• _TASK DETAILS_: Copy out every line of the records in which "导致知识结构失衡" can be found.

• _DATA FOR THIS TASK_:
BEGIN
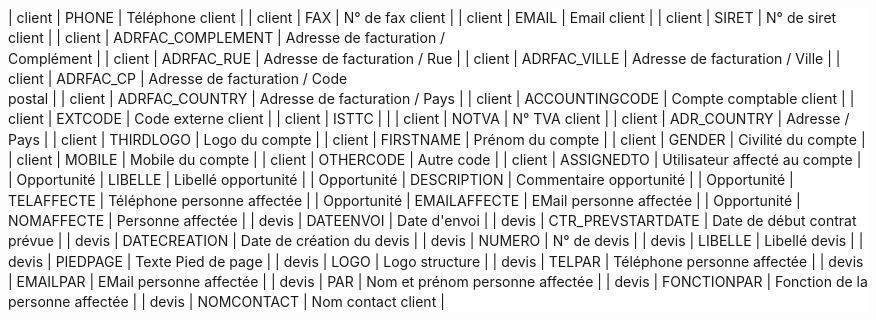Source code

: | client          | PHONE              | Téléphone client                                  |
| client          | FAX                | N° de fax client                                  |
| client          | EMAIL              | Email client                                      |
| client          | SIRET              | N° de siret client                                |
| client          | ADRFAC_COMPLEMENT  | Adresse de facturation /<br> Complément           |
| client          | ADRFAC_RUE         | Adresse de facturation / Rue                      |
| client          | ADRFAC_VILLE       | Adresse de facturation / Ville                    |
| client          | ADRFAC_CP          | Adresse de facturation / Code<br> postal          |
| client          | ADRFAC_COUNTRY     | Adresse de facturation / Pays                     |
| client          | ACCOUNTINGCODE     | Compte comptable client                           |
| client          | EXTCODE            | Code externe client                               |
| client          | ISTTC              |                                                   |
| client          | NOTVA              | N° TVA client                                     |
| client          | ADR_COUNTRY        | Adresse / Pays                                    |
| client          | THIRDLOGO          | Logo du compte                                    |
| client          | FIRSTNAME          | Prénom du compte                                  |
| client          | GENDER             | Civilité du compte                                |
| client          | MOBILE             | Mobile du compte                                  |
| client          | OTHERCODE          | Autre code                                        |
| client          | ASSIGNEDTO         | Utilisateur affecté au compte                     |
| Opportunité     | LIBELLE            | Libellé opportunité                               |
| Opportunité     | DESCRIPTION        | Commentaire opportunité                           |
| Opportunité     | TELAFFECTE         | Téléphone personne affectée                       |
| Opportunité     | EMAILAFFECTE       | EMail personne affectée                           |
| Opportunité     | NOMAFFECTE         | Personne affectée                                 |
| devis           | DATEENVOI          | Date d'envoi                                      |
| devis           | CTR_PREVSTARTDATE  | Date de début contrat prévue                      |
| devis           | DATECREATION       | Date de création du devis                         |
| devis           | NUMERO             | N° de devis                                       |
| devis           | LIBELLE            | Libellé devis                                     |
| devis           | PIEDPAGE           | Texte Pied de page                                |
| devis           | LOGO               | Logo structure                                    |
| devis           | TELPAR             | Téléphone personne affectée                       |
| devis           | EMAILPAR           | EMail personne affectée                           |
| devis           | PAR                | Nom et prénom personne affectée                   |
| devis           | FONCTIONPAR        | Fonction de la personne affectée                  |
| devis           | NOMCONTACT         | Nom contact client                                |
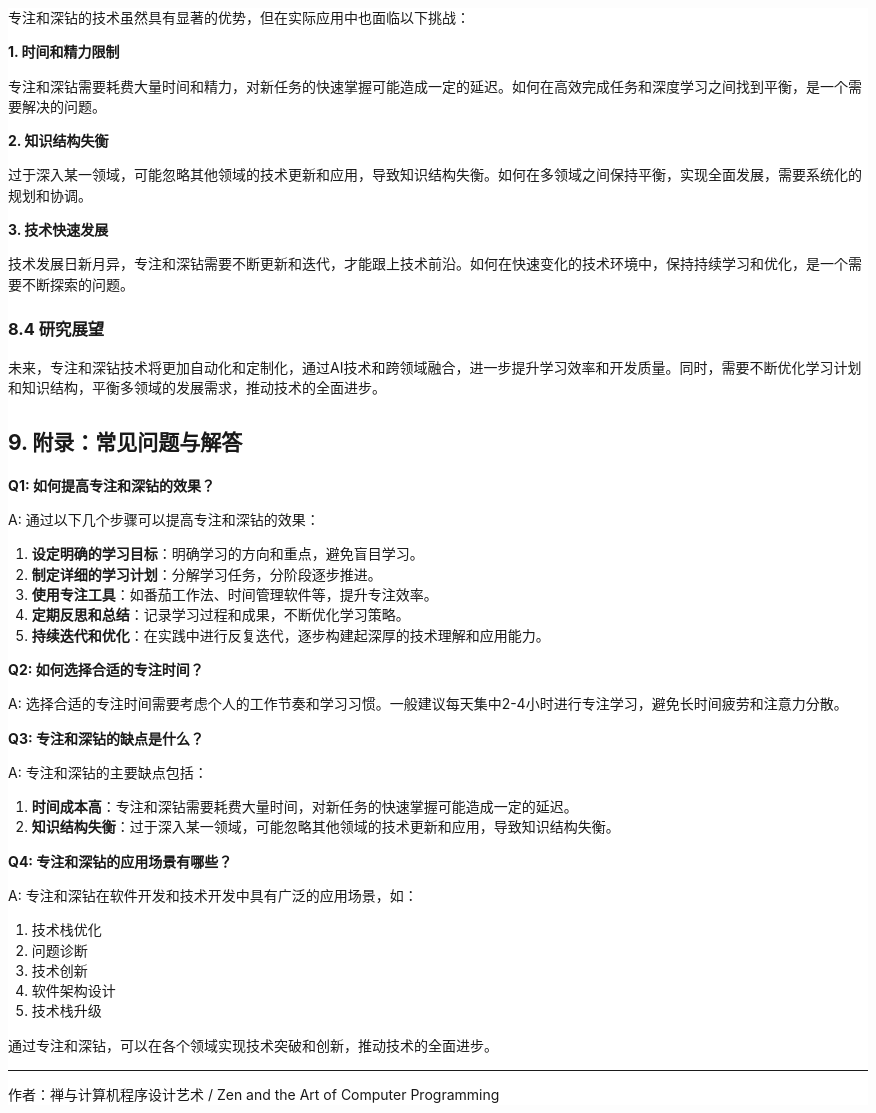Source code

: 专注和深钻的技术虽然具有显著的优势，但在实际应用中也面临以下挑战：

**1. 时间和精力限制**

专注和深钻需要耗费大量时间和精力，对新任务的快速掌握可能造成一定的延迟。如何在高效完成任务和深度学习之间找到平衡，是一个需要解决的问题。

**2. 知识结构失衡**

过于深入某一领域，可能忽略其他领域的技术更新和应用，导致知识结构失衡。如何在多领域之间保持平衡，实现全面发展，需要系统化的规划和协调。

**3. 技术快速发展**

技术发展日新月异，专注和深钻需要不断更新和迭代，才能跟上技术前沿。如何在快速变化的技术环境中，保持持续学习和优化，是一个需要不断探索的问题。

### 8.4 研究展望

未来，专注和深钻技术将更加自动化和定制化，通过AI技术和跨领域融合，进一步提升学习效率和开发质量。同时，需要不断优化学习计划和知识结构，平衡多领域的发展需求，推动技术的全面进步。

## 9. 附录：常见问题与解答

**Q1: 如何提高专注和深钻的效果？**

A: 通过以下几个步骤可以提高专注和深钻的效果：

1. **设定明确的学习目标**：明确学习的方向和重点，避免盲目学习。
2. **制定详细的学习计划**：分解学习任务，分阶段逐步推进。
3. **使用专注工具**：如番茄工作法、时间管理软件等，提升专注效率。
4. **定期反思和总结**：记录学习过程和成果，不断优化学习策略。
5. **持续迭代和优化**：在实践中进行反复迭代，逐步构建起深厚的技术理解和应用能力。

**Q2: 如何选择合适的专注时间？**

A: 选择合适的专注时间需要考虑个人的工作节奏和学习习惯。一般建议每天集中2-4小时进行专注学习，避免长时间疲劳和注意力分散。

**Q3: 专注和深钻的缺点是什么？**

A: 专注和深钻的主要缺点包括：

1. **时间成本高**：专注和深钻需要耗费大量时间，对新任务的快速掌握可能造成一定的延迟。
2. **知识结构失衡**：过于深入某一领域，可能忽略其他领域的技术更新和应用，导致知识结构失衡。

**Q4: 专注和深钻的应用场景有哪些？**

A: 专注和深钻在软件开发和技术开发中具有广泛的应用场景，如：

1. 技术栈优化
2. 问题诊断
3. 技术创新
4. 软件架构设计
5. 技术栈升级

通过专注和深钻，可以在各个领域实现技术突破和创新，推动技术的全面进步。

---

作者：禅与计算机程序设计艺术 / Zen and the Art of Computer Programming


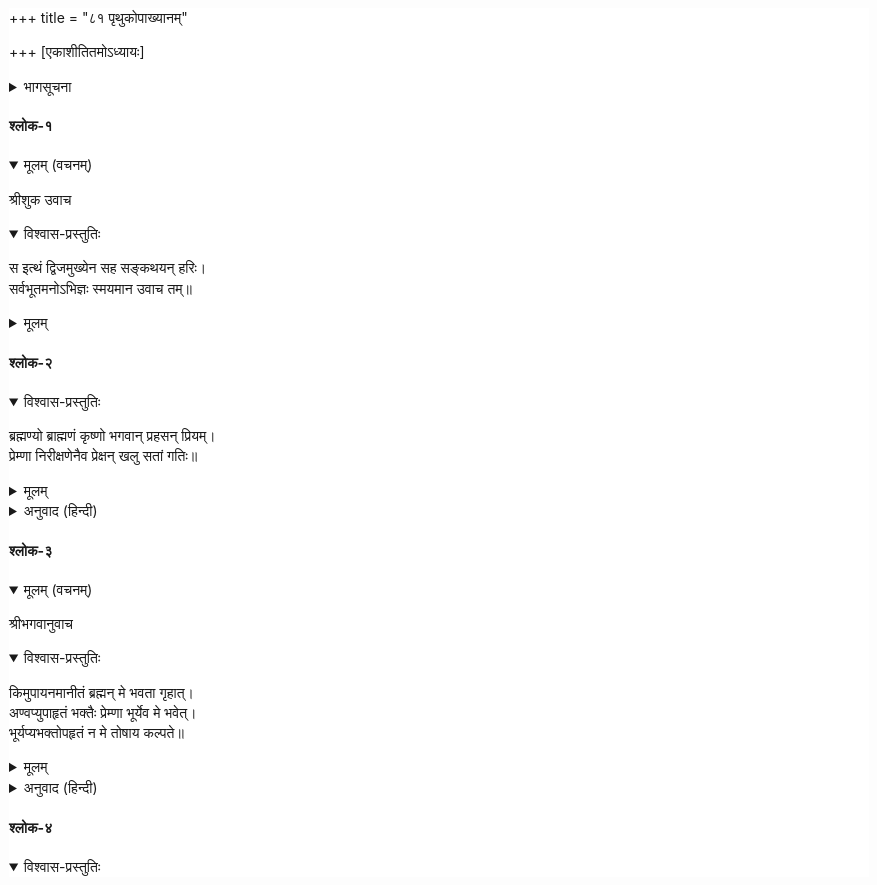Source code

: +++
title = "८१ पृथुकोपाख्यानम्"

+++
[एकाशीतितमोऽध्यायः]



<details><summary>भागसूचना</summary></details>

#### श्लोक-१


<details open><summary>मूलम् (वचनम्)</summary>

श्रीशुक उवाच
</details>

<details open><summary>विश्वास-प्रस्तुतिः</summary>

स इत्थं द्विजमुख्येन सह सङ्कथयन् हरिः।  
सर्वभूतमनोऽभिज्ञः स्मयमान उवाच तम्॥
</details>

<details><summary>मूलम्</summary></details>

#### श्लोक-२


<details open><summary>विश्वास-प्रस्तुतिः</summary>

ब्रह्मण्यो ब्राह्मणं कृष्णो भगवान् प्रहसन् प्रियम्।  
प्रेम्णा निरीक्षणेनैव प्रेक्षन् खलु सतां गतिः॥
</details>

<details><summary>मूलम्</summary></details>

<details><summary>अनुवाद (हिन्दी)</summary></details>

#### श्लोक-३


<details open><summary>मूलम् (वचनम्)</summary>

श्रीभगवानुवाच
</details>

<details open><summary>विश्वास-प्रस्तुतिः</summary>

किमुपायनमानीतं ब्रह्मन् मे भवता गृहात्।  
अण्वप्युपाहृतं भक्तैः प्रेम्णा भूर्येव मे भवेत्।  
भूर्यप्यभक्तोपहृतं न मे तोषाय कल्पते॥
</details>

<details><summary>मूलम्</summary></details>

<details><summary>अनुवाद (हिन्दी)</summary></details>

#### श्लोक-४


<details open><summary>विश्वास-प्रस्तुतिः</summary>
END
• _RESPONSE TO THIS EXERCISE_:
过于深入某一领域，可能忽略其他领域的技术更新和应用，导致知识结构失衡。如何在多领域之间保持平衡，实现全面发展，需要系统化的规划和协调。
2. **知识结构失衡**：过于深入某一领域，可能忽略其他领域的技术更新和应用，导致知识结构失衡。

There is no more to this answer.